The Ringed Castle - Dorothy Dunnett [266]
‘Then you will be careful,’ Sidney said. ‘From what Will Petre tells me, the Tsar cannot afford to lose you. Perhaps you have heard that they have refused my whole order of gunpowder?’
‘Perhaps,’ said Lymond, ‘you don’t know the right people.’
‘Or read the right books,’ Sidney said. He turned and, stretching out his arm, lifted something from a table against the window behind him, and laid it beside Lymond’s plate. ‘I bought it back for you.’
It was the Cicero. For a moment, Lymond sat without touching it, then he lifted his eyes, for the first time, directly to Sidney’s. He said, ‘But I did not find him.’
‘Open it,’ Sidney said.
Inside the front cover, two lines of quotation had been added, below Lymond’s own name and the name of Pierre Gilles, the first owner. They had nothing to do with the Cicero. One was from Robert Thorne’s letter to King Henry VIII: There is no land uninhabitable or sea unnavigable. And the other was merely a phrase: They made the whole world to hang in the air.
‘But you tried,’ Sidney said. ‘I now wish to speak about owls, and this excellent theory of John Dee’s, that a mirror propelled into space at a speed greater than light should be able to reveal all history to us by reflection. M. d’Harcourt, do you favour the prospect of all your lightest actions being subjected to the scrutiny of your grandchildren? I have begun to shed all my vices already. Philippa, when he returns from Spain, you will have to watch your conduct with Don Alfonso.’
‘I have to watch it already,’ said Philippa gloomily. ‘Don Alfonso is the first thing any mirror would pick out; like a cake with periwinkles on it. Have you noticed my hat?’
‘I have noticed,’ said Henry kindly, ‘that you are wearing a sock with a tassel in scarlet.
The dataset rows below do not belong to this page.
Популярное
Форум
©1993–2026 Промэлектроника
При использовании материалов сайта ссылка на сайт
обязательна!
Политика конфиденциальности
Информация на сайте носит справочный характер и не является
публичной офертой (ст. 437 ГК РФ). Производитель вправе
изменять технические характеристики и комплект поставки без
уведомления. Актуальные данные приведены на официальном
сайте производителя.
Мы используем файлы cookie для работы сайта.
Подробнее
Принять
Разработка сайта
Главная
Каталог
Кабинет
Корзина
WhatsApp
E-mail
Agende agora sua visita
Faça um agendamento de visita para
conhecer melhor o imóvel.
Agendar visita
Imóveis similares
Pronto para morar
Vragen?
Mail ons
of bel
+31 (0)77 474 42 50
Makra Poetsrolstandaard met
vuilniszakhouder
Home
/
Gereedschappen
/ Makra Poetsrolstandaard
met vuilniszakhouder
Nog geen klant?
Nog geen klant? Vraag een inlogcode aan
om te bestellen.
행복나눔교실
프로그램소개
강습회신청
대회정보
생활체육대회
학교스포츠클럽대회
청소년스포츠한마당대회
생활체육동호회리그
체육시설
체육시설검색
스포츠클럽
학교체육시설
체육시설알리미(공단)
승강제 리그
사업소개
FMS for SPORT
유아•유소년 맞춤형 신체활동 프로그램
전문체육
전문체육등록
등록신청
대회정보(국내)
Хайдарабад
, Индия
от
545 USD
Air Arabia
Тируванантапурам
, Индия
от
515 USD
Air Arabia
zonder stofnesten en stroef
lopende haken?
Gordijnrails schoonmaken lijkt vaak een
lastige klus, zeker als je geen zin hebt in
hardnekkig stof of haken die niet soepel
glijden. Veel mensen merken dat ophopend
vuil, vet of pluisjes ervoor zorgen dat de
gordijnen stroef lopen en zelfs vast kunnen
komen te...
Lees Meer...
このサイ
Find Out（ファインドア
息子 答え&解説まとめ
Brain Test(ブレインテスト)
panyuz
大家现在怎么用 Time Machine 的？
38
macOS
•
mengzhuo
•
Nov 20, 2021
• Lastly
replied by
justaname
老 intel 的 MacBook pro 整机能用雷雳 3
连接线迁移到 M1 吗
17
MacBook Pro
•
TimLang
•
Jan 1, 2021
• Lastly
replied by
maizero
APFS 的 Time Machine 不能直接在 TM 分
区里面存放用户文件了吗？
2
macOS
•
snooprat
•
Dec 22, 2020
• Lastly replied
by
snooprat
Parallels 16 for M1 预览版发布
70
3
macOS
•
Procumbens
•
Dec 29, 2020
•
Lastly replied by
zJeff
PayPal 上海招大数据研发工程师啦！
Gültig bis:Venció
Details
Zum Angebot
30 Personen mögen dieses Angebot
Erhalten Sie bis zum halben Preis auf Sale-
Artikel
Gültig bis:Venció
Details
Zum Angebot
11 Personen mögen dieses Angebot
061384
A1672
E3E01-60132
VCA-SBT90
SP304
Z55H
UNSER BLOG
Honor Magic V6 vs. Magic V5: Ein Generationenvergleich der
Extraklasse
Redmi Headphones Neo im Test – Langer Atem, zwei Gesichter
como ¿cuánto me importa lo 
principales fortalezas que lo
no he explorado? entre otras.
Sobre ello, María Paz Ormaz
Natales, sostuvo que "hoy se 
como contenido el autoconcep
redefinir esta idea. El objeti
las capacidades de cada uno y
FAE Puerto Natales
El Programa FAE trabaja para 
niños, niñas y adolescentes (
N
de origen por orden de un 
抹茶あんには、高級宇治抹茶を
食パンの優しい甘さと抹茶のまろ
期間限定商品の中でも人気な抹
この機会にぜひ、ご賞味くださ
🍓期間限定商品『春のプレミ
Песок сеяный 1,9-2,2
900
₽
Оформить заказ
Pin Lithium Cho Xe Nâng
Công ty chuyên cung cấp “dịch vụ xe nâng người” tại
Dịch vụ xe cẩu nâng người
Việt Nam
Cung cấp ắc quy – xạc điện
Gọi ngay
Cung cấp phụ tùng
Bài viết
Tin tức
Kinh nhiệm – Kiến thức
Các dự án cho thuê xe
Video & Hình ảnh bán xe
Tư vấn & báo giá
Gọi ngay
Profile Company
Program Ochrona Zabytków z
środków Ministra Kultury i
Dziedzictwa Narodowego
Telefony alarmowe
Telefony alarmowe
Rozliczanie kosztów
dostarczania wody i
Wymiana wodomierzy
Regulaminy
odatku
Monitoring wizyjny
I thought it better not to refer to it. Spanish?’
‘Spanish,’ said Philippa.
‘The Count of Feria,’ said Lady Dormer, ‘has given my dear Jane a diamond.’
The company murmured its approbation. ‘And there you have it,’ said Philippa, turning her brown eyes owl-like to Lymond. ‘Jane Dormer gets diamonds and I receive socks.’
He turned and looked at her, his face perfectly blank. Then he said, ‘Where are you wearing the other one?’
Her eyes, staring at his, were equally expressionless. ‘I keep my dowry in it,’ she said.
He studied the smart little cap below which, for once, she had allowed her brown hair to hang loose. ‘Forgive my scepticism,’ he said, ‘but is it big enough?’
‘My head,’ said Philippa, ‘does not require a large hat. And a Somerville cranium brings its own dowry. Moscow does not have a monopoly of females with compounding assets.’
‘No. The world is full of them,’ Lymond said. ‘But not usually borne in the head. Robert Best is as good as a play, isn’t he? What else has he told you?’
‘Why?’ said Philippa. ‘Shall I be shocked?’ She reflected. ‘Could I be shocked?’
‘After Suleiman’s harem? I should think it unlikely,’ Lymond said. ‘I was simply afraid you would explain it all too clearly to poor Robert Best. Your wedding night, sweet Philippa, is going to be a revelation to someone.’
‘When I wriggle up from the bottom of the bed? Do they do that in——’
‘Lady Dormer,’ said Lymond, ‘is listening to you.’
‘She is watching me. She is listening to M. d’Harcourt. Why do you call him M. d’Harcourt? You called Jerott Jerott.’
‘I called Jerott a great deal worse than that. His name is Ludovic. You will like him. He doesn’t like eagles.’
‘Slata Baba? Did you call her Slata or Baba?’ Philippa said. ‘Or was she exempt, since she couldn’t presume on acquaintance?’
Francis Crawford turned to her and laid down his knife. ‘Philippa Somerville,’ he said. ‘Will you kindly take a new sight for your cannon? You see me beaten quite flat to the groundsilling. Try Mr Jenkinson. He may understand Persian love-poetry.’
‘With internal rhymes?’ Philippa said.